Discussions about Bitcoin operating as a reliable currency variant have raged on this year, following the leading cryptocurrency’s stellar performance thus far. While some have continued to harp on the asset’s volatility, however, the Federal Reserve Bank of St. Louis has downplayed many of these concerns.
No Correlations With Policy Proposals
This week, Jim Bullard, the President of the St. Louis Federal Reserve Bank, appeared in an interview following Bitcoin reaching the $50,000 milestone. Bullard, whose Bank has been doing some extensive research on cryptocurrencies and the future of money, told CNBC’s Squawk Box that he believes Bitcoin is more like gold than many have let on.
As the policymaker explained, talk about Bitcoin’s price volatility – although warranted – remains unnecessary. Considering that gold itself, which many see as the global reserve currency, is also susceptible to wild price swings, Bitcoin’s volatility shouldn’t be an issue.
Investors can improve their exposure to it, and those looking to use Bitcoin as a payment method simply need to build suitable systems to protect their holdings.
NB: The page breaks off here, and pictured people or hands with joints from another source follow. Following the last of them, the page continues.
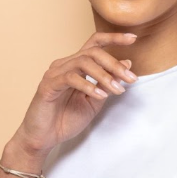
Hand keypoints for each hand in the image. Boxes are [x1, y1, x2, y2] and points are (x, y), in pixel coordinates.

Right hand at [10, 32, 138, 155]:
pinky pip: (70, 78)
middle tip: (131, 79)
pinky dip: (88, 85)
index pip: (95, 44)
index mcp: (75, 66)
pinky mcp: (48, 85)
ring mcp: (55, 73)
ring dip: (105, 75)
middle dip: (115, 64)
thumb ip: (108, 82)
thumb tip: (127, 64)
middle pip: (93, 52)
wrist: (43, 138)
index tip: (133, 38)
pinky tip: (99, 95)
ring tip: (118, 90)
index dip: (113, 38)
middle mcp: (64, 64)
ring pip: (83, 62)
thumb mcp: (95, 101)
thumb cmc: (66, 119)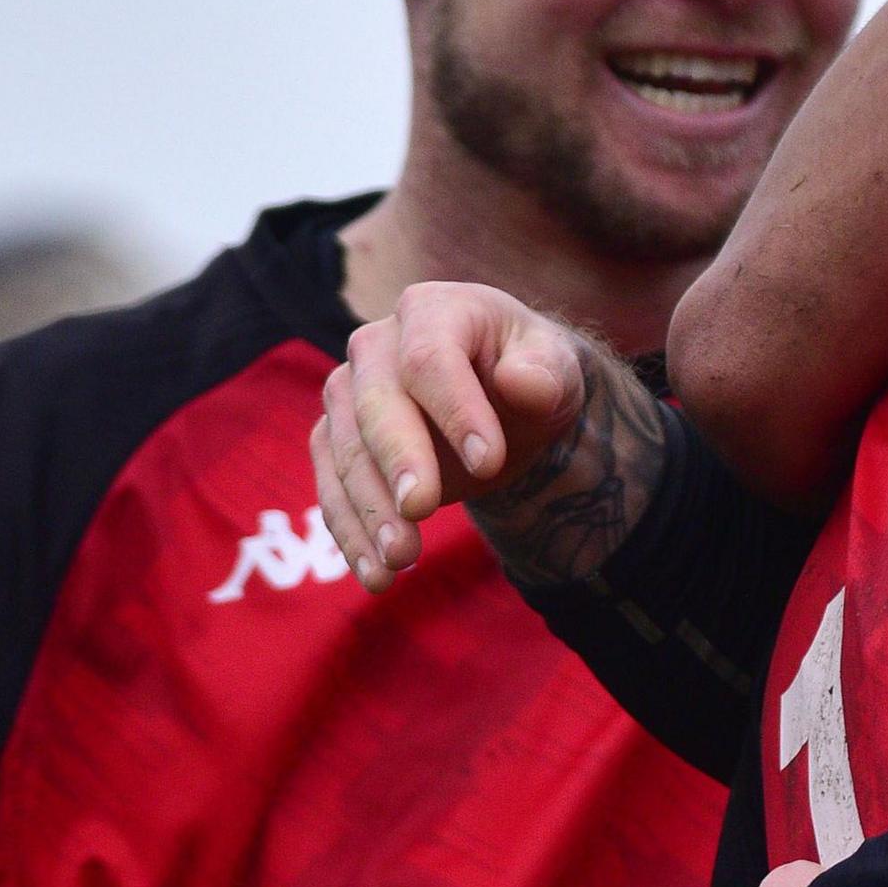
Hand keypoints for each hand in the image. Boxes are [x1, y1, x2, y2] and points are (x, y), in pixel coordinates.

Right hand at [312, 282, 599, 588]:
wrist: (505, 406)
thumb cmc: (530, 375)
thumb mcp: (555, 371)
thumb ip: (544, 374)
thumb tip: (522, 382)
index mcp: (433, 310)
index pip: (431, 358)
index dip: (455, 410)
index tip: (489, 463)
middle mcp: (376, 346)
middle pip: (376, 403)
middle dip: (398, 461)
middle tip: (422, 512)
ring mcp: (348, 393)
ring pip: (345, 451)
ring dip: (369, 509)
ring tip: (400, 562)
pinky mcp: (336, 440)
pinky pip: (332, 486)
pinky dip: (350, 533)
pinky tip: (376, 576)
As for the prospect of Bitcoin helming the American economy, Bullard explained that there is little to no chance of this happening. In the interview, he explained:
“For Fed policy, it’s going to be a dollar economy as far as the eye can see and a dollar global economy really as far as the eye can see. And whether the gold price goes up or down or the Bitcoin price goes up or down doesn’t really affect that.”
Bullard added that gold’s price swings have been occurring for decades, and the Federal Reserve has ignored the asset largely. So, there’s no reason why Bitcoin will face different treatment.
Bitcoin Isn’t Money Yet
Bullard isn’t the only policymaker to downplay the impacts of Bitcoin’s volatility on broader financial and economic policy. Earlier this month, the Australian Financial Review reported that Michelle Bullock, assistant governor for financial systems at the Reserve Bank of Australia, had also dismissed concerns over the leading cryptocurrency’s price swings.
Speaking at a meeting of the House of Representatives Standing Committee on Economics, Bullock explained that most of the fuss about BTC volatility had been unwarranted, primarily because the asset had yet to fulfill its potential as a payment vehicle.
As Bullock explained, Bitcoin’s underdeveloped payment infrastructure meant that it hadn’t been qualified to be called “money.” She added that while the leading cryptocurrency does have some volatility to it, this problem should not be detrimental to the broader Australian financial system in any substantial manner.
The stance appears to be almost worldwide. Major policymakers have recognized Bitcoin’s potential, but they remain uncommitted to the asset in any considerable manner. For now, the industry will have to do with surging institutional adoption.